■ **EXERCISE**:
In the records that follow, find the line with "considerar el tipo de"; from there, retype every line exactly through the line with "Le Grand Domaine", which also belongs to the answer.

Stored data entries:

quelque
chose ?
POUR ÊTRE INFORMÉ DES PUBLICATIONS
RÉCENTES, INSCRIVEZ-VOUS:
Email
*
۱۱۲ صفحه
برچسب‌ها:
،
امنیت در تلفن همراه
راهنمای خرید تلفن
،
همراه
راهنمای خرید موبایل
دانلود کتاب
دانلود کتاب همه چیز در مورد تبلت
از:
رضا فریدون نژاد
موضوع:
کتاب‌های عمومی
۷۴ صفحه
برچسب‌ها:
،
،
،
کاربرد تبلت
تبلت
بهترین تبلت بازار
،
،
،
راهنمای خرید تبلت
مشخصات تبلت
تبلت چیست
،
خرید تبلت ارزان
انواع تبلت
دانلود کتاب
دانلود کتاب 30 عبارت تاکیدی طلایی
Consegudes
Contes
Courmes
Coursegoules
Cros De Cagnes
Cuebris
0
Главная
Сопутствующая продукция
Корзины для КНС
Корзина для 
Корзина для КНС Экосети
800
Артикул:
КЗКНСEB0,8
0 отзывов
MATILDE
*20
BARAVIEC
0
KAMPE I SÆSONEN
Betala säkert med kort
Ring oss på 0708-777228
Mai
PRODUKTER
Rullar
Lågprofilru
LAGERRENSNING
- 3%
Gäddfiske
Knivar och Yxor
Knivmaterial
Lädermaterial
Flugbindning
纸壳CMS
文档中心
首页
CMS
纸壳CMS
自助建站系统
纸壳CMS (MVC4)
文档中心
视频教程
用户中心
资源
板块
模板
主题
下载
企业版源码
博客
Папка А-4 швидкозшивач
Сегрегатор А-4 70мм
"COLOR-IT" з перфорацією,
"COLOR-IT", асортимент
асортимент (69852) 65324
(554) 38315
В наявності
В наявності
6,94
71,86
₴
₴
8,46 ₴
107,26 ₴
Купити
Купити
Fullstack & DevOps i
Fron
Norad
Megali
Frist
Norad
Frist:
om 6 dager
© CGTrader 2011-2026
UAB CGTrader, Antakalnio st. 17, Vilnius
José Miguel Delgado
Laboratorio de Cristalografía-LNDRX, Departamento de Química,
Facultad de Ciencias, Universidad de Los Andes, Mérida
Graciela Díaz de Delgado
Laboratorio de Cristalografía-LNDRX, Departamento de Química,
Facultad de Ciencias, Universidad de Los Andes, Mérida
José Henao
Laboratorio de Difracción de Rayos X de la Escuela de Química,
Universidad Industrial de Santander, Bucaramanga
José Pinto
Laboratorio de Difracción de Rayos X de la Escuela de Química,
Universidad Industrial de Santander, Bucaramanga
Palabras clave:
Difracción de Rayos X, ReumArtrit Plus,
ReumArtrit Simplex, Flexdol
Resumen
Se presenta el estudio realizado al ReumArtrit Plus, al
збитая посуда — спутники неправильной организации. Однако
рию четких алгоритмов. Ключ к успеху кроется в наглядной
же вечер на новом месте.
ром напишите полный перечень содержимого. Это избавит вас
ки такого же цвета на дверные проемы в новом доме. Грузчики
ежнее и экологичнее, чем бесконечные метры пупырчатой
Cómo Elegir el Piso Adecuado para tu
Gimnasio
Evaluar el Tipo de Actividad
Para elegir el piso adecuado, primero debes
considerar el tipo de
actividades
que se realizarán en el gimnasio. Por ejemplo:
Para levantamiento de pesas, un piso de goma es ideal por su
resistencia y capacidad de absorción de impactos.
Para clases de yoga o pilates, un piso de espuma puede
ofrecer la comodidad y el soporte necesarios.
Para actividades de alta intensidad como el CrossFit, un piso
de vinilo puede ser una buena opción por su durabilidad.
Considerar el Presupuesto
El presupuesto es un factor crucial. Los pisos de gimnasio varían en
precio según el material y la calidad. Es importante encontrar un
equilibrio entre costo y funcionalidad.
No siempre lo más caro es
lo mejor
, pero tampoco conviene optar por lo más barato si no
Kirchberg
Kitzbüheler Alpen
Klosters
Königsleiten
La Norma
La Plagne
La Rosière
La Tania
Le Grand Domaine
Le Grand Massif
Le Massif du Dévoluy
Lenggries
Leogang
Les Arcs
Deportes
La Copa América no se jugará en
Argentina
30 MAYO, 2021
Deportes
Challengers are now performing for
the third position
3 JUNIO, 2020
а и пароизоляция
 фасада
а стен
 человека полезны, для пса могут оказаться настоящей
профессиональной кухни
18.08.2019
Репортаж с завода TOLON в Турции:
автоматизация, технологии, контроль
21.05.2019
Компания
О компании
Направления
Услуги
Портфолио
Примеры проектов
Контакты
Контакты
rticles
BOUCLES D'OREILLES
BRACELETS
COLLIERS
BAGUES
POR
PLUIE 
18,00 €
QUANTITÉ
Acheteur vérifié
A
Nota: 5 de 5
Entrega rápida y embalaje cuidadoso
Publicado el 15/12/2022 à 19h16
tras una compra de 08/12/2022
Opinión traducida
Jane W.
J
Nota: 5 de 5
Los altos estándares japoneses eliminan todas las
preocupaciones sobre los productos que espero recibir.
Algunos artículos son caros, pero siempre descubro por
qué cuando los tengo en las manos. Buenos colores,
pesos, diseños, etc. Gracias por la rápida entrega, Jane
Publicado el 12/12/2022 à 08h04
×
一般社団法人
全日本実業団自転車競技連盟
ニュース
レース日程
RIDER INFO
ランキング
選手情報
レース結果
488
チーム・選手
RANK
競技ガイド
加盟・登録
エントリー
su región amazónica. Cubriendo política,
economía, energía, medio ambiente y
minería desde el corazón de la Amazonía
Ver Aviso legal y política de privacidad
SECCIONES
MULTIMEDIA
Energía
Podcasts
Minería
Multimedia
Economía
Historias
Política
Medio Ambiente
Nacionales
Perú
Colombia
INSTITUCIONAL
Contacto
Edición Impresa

■ **OUTPUT OF THE EXERCISE**:
considerar el tipo de
actividades
que se realizarán en el gimnasio. Por ejemplo:
Para levantamiento de pesas, un piso de goma es ideal por su
resistencia y capacidad de absorción de impactos.
Para clases de yoga o pilates, un piso de espuma puede
ofrecer la comodidad y el soporte necesarios.
Para actividades de alta intensidad como el CrossFit, un piso
de vinilo puede ser una buena opción por su durabilidad.
Considerar el Presupuesto
El presupuesto es un factor crucial. Los pisos de gimnasio varían en
precio según el material y la calidad. Es importante encontrar un
equilibrio entre costo y funcionalidad.
No siempre lo más caro es
lo mejor
, pero tampoco conviene optar por lo más barato si no
Kirchberg
Kitzbüheler Alpen
Klosters
Königsleiten
La Norma
La Plagne
La Rosière
La Tania
Le Grand Domaine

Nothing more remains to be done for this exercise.